### Extrait étudié
La revue Esprit, dans son numéro de septembre 2017, publie un article de ma part sur le travail détaché. C’est sous l’angle moral que j’aborde la question. On dit : « à travail égal, salaire égal ». Pourquoi ce beau mot d’ordre ne vaut que pour des biens et services produits dans le même espace politique (un pays) et non pas pour les biens et services qui proviennent de l’importation ? Se poser la question donne une couleur très différente au débat.

 

Le conflit sur le statut du travail détaché touche au cœur du projet européen. Une façon d’aborder le débat, dans sa dimension morale, est de revenir au principe « à travail égal, salaire égal ». Et pour cela, regardons deux situations presque fictives : celle où la Pologne, disposant d’un travail peu cher, produit des pommes pour les exporter en France, et celle où des travailleurs polonais détachés viennent dans des pommeraies françaises pour y produire des pommes françaises. Le travailleur détaché garde ici exactement les conditions de travail, de rémunération, etc., qu’il connait en Pologne[1].

Du point de vue des consommateurs français, rien de changerait, à supposer une qualité égale des pommes, des coûts de transport identiques, etc. Le sort des travailleurs français resterait également le même, du moins dans un premier temps de réflexion. Que les pommes soient importées ou produites localement, ce sont des travailleurs polonais qui feront le travail. Le travailleur français est évincé dans un cas parce son entreprise perd le marché ; dans l’autre, plus directement, parce que le travailleur polonais le remplace à son poste de travail. Seul peut-être le dernier acteur, le propriétaire de la pommeraie française, n’est pas dans une position identique : il préfère employer le travailleur polonais plutôt que perdre son marché – à moins qu’il ait les moyens d’investir en Pologne pour exporter à bas coût en France.

### Consignes
(A) Recopiez fidèlement le passage du texte sur le travail détaché qui commence par « Le conflit sur » et se poursuit jusqu'à « connait en Pologne[1]. ».
(B) Dans le texte sur le travail détaché, relevez les acteurs français dont la situation est comparée entre les pommes importées et les pommes produites par des travailleurs détachés.
Le matériel qui suit n'intervient en rien dans ce travail.

### Matériel fourni
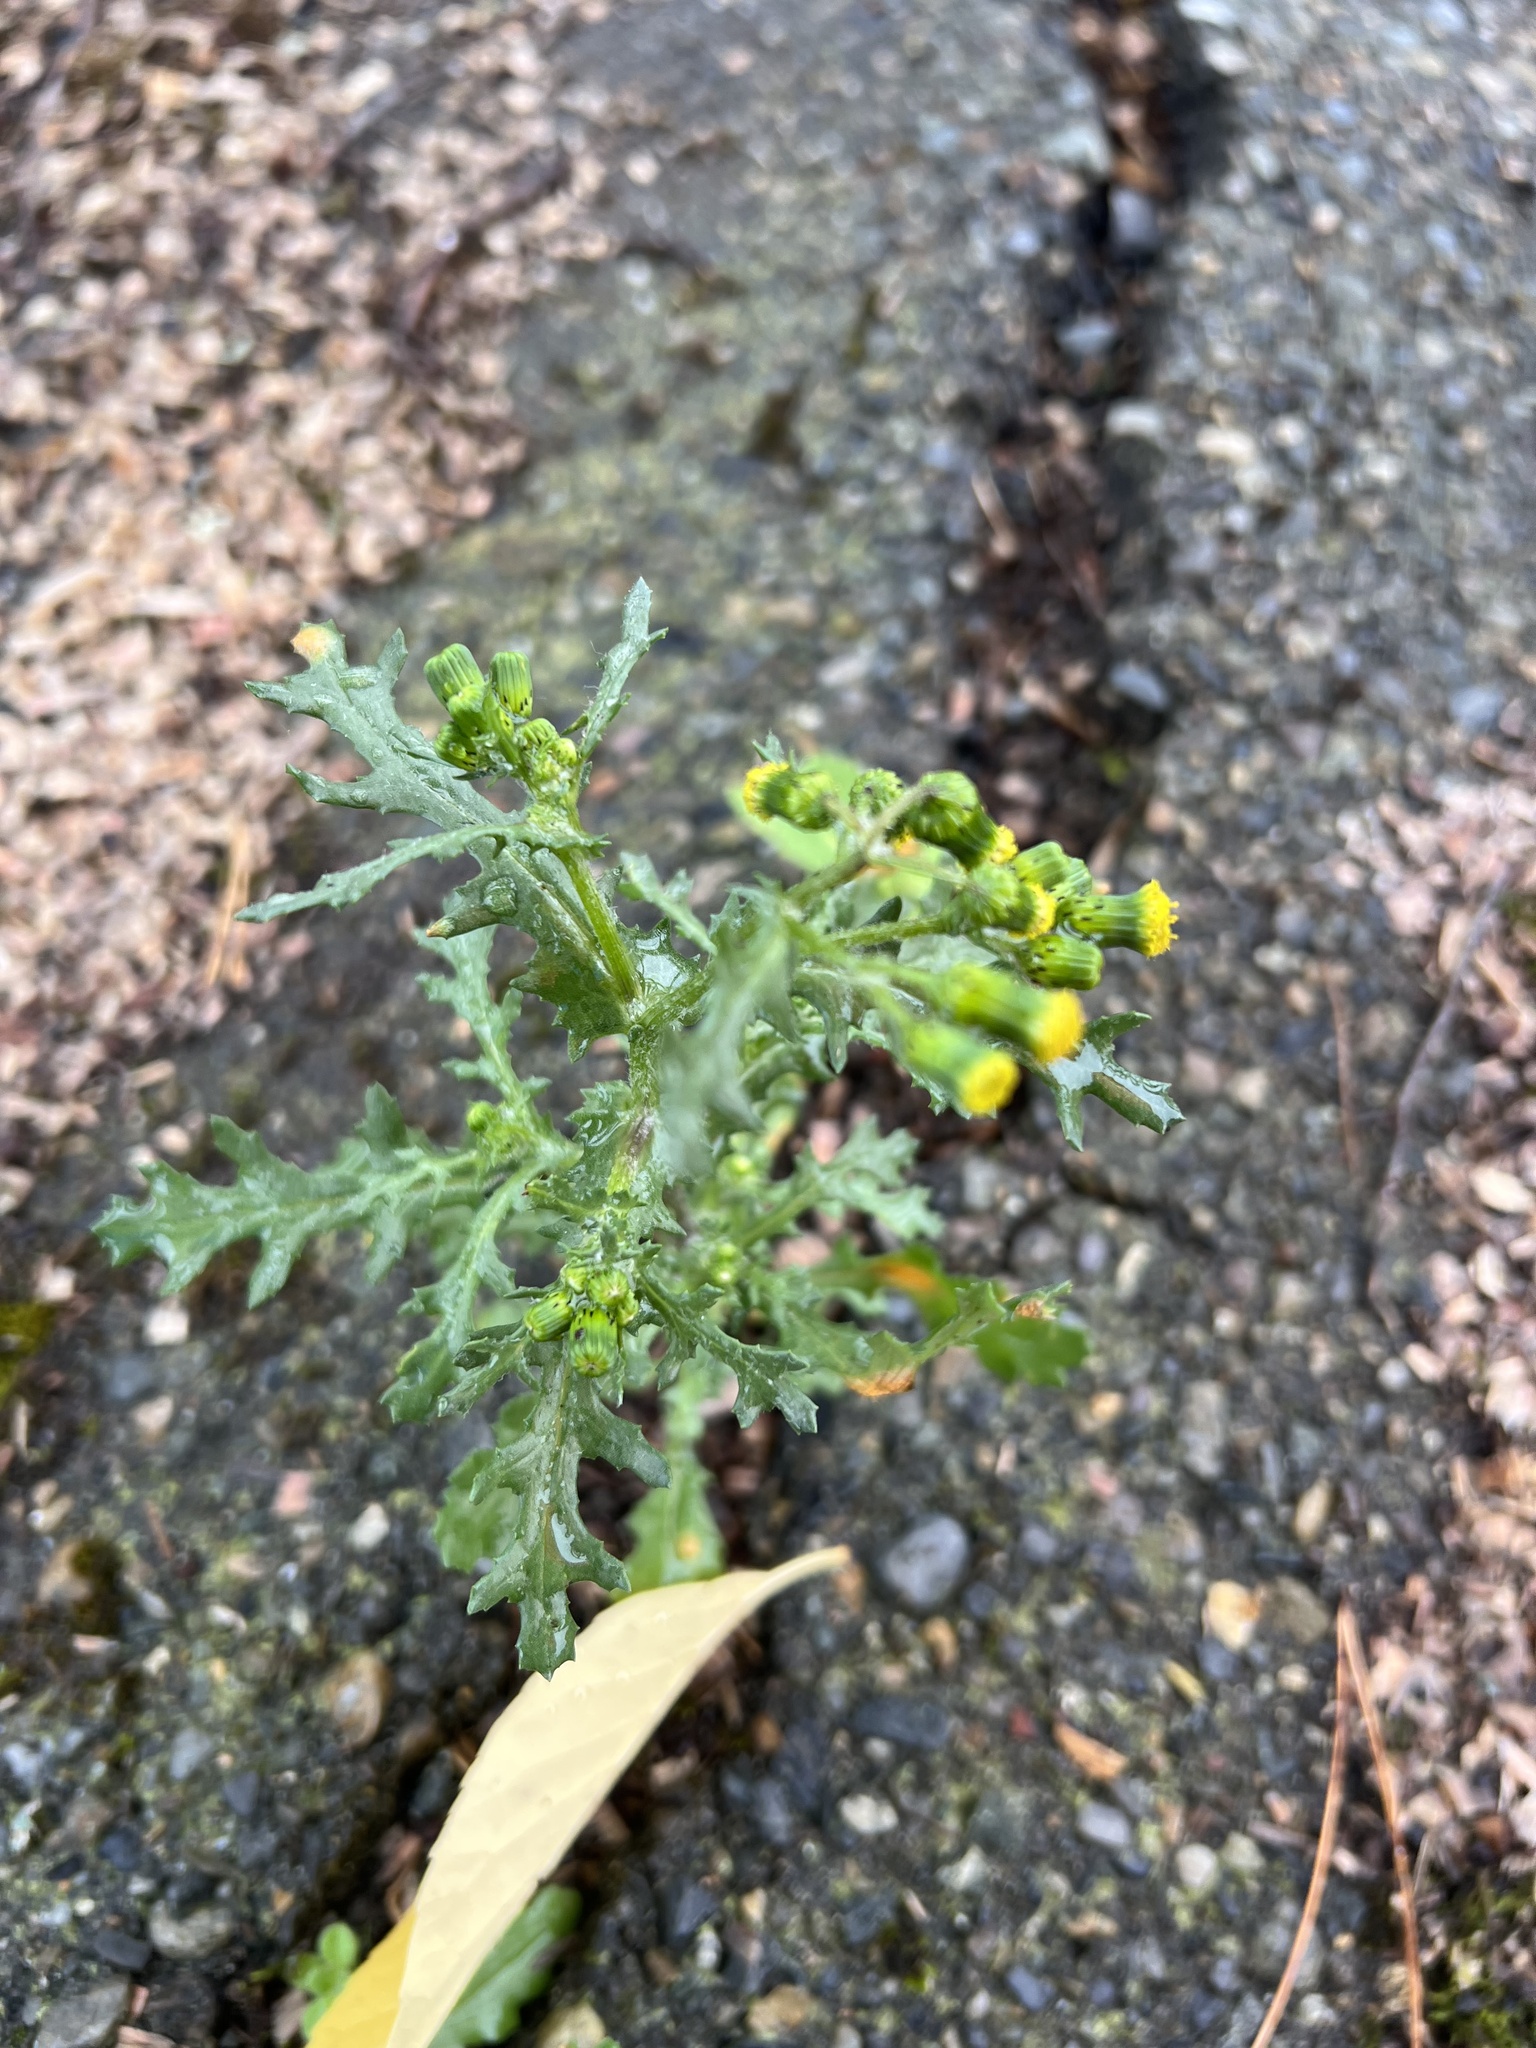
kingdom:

### Corrigés
(A)
Le conflit sur le statut du travail détaché touche au cœur du projet européen. Une façon d’aborder le débat, dans sa dimension morale, est de revenir au principe « à travail égal, salaire égal ». Et pour cela, regardons deux situations presque fictives : celle où la Pologne, disposant d’un travail peu cher, produit des pommes pour les exporter en France, et celle où des travailleurs polonais détachés viennent dans des pommeraies françaises pour y produire des pommes françaises. Le travailleur détaché garde ici exactement les conditions de travail, de rémunération, etc., qu’il connait en Pologne[1].

(B)
- les consommateurs français
- les travailleurs français
- le propriétaire de la pommeraie française